14. Children's Privacy

The Services are not intended for children under the age of 18, and we do not knowingly collect personal data from children under 18 in a manner that requires parental consent under applicable law.

If you believe a child has provided personal data to us in violation of applicable law, please contact us. If we become aware that we have collected such data unlawfully, we will take appropriate steps to delete it.

15. Third-Party Sites and Services

The Services may contain links to third-party websites, applications, and services, or may allow you to connect to them. We do not control and are not responsible for the privacy or security practices of third parties.

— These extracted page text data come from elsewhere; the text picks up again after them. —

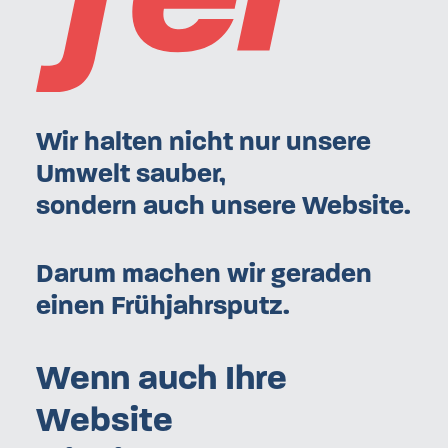
Wir halten nicht nur unsere
Umwelt sauber,
sondern auch unsere Website.
Darum machen wir geraden
einen Frühjahrsputz.
Wenn auch Ihre
Website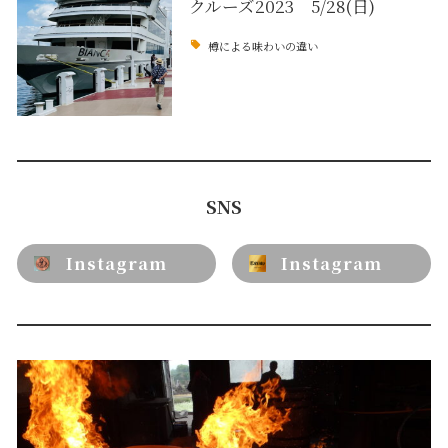
クルーズ2023 5/28(日)
樽による味わいの違い
SNS
Instagram
Instagram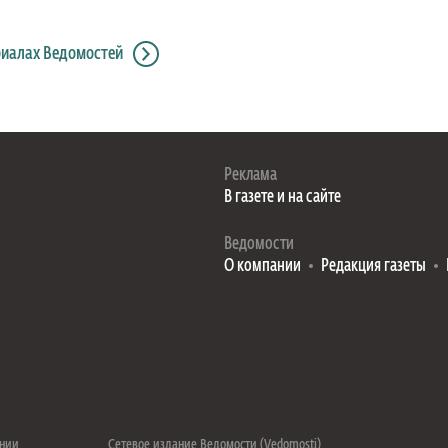
риалах Ведомостей
Реклама
В газете и на сайте
Ведомости
О компании
Редакция газеты
ении
Сетевое издание Ведомости (Vedomosti)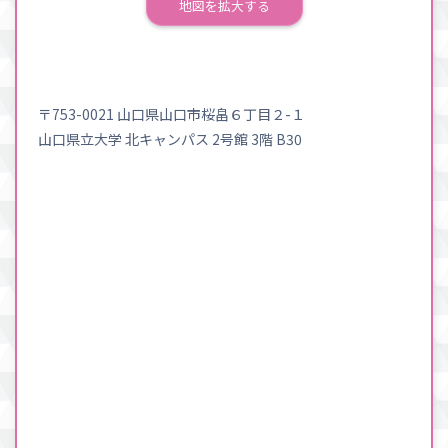
地図を拡大する
〒753-0021 山口県山口市桜畠６丁目２-１
山口県立大学 北キャンパス 2号館 3階 B30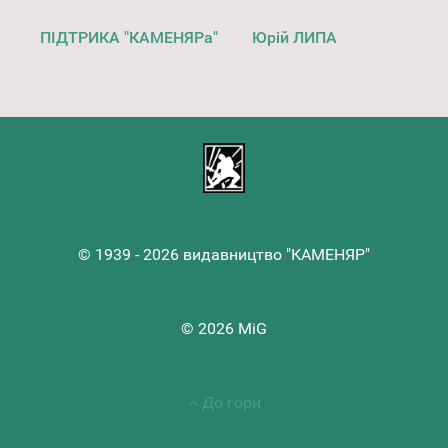
ПІДТРИКА "КАМЕНЯРа"
Юрій ЛИПА
© 1939 - 2026 видавництво "КАМЕНЯР"
© 2026 MiG
До гори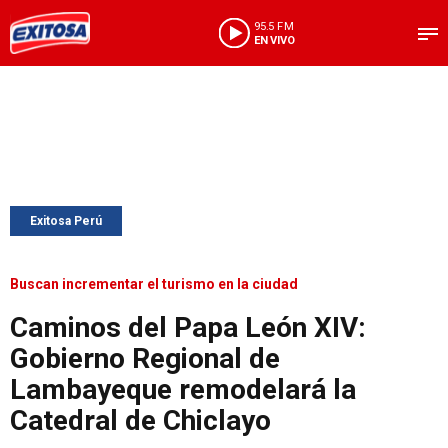
95.5 FM
EN VIVO
Exitosa Perú
Buscan incrementar el turismo en la ciudad
Caminos del Papa León XIV:
Gobierno Regional de
Lambayeque remodelará la
Catedral de Chiclayo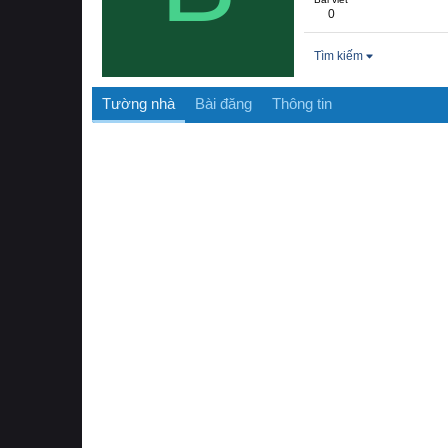
0
Tìm kiếm
Tường nhà
Bài đăng
Thông tin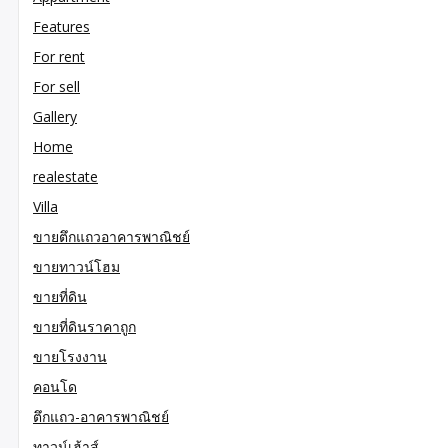
Features
For rent
For sell
Gallery
Home
realestate
Villa
ขายตึกแถวอาคารพาณิชย์
ขายทาวน์โฮม
ขายที่ดิน
ขายที่ดินราคาถูก
ขายโรงงาน
คอนโด
ตึกแถว-อาคารพาณิชย์
ทาวน์เฮ้าส์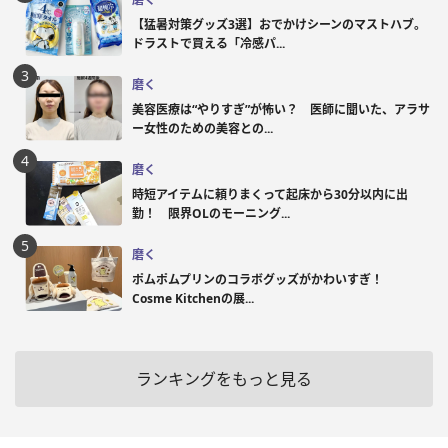
【猛暑対策グッズ3選】おでかけシーンのマストハブ。
ドラストで買える「冷感パ...
磨く
美容医療は“やりすぎ”が怖い？ 医師に聞いた、アラサ
ー女性のための美容との...
磨く
時短アイテムに頼りまくって起床から30分以内に出
勤！ 限界OLのモーニング...
磨く
ポムポムプリンのコラボグッズがかわいすぎ！
Cosme Kitchenの展...
ランキングをもっと見る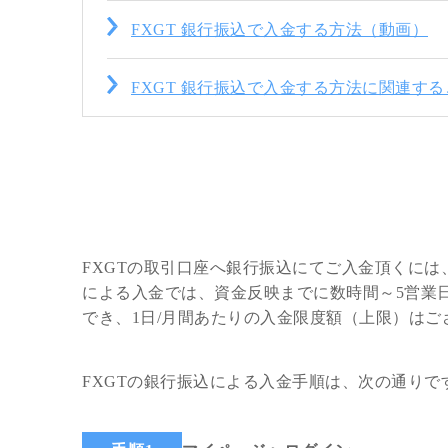
FXGT 銀行振込で入金する方法（動画）
FXGT 銀行振込で入金する方法に関連する
FXGTの取引口座へ銀行振込にてご入金頂くには
による入金では、資金反映までに数時間～5営業日
でき、1日/月間あたりの入金限度額（上限）は
FXGTの銀行振込による入金手順は、次の通りで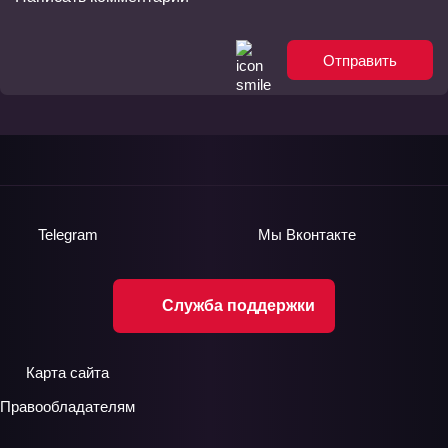
Отправить
Telegram
Мы
Вконтакте
Служба поддержки
Карта сайта
Правообладателям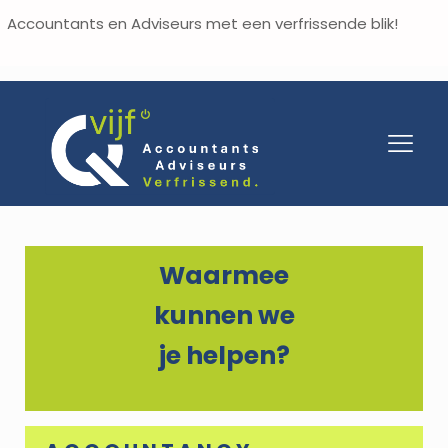
Accountants en Adviseurs met een verfrissende blik!
Waarmee
kunnen we
je helpen?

We encourage you to review the privacy policies of any third-party services you access or connect through Ottermind.

16. Changes to This Privacy Policy

We may update this Privacy Policy from time to time. If we make material changes, we will take reasonable steps to notify you, such as by posting the updated Privacy Policy through the Services, on our website, or by email.

Unless otherwise stated, changes become effective when the updated Privacy Policy is posted. Your continued use of the Services after the updated Privacy Policy becomes effective means you acknowledge the revised Privacy Policy.

17. Contact Us

If you have questions, concerns, or requests regarding this Privacy Policy or our privacy practices, contact us at:

Email: <support@ottermind.ai>

If you are contacting us to exercise your privacy rights, please include enough information for us to understand your request and verify your identity where necessary.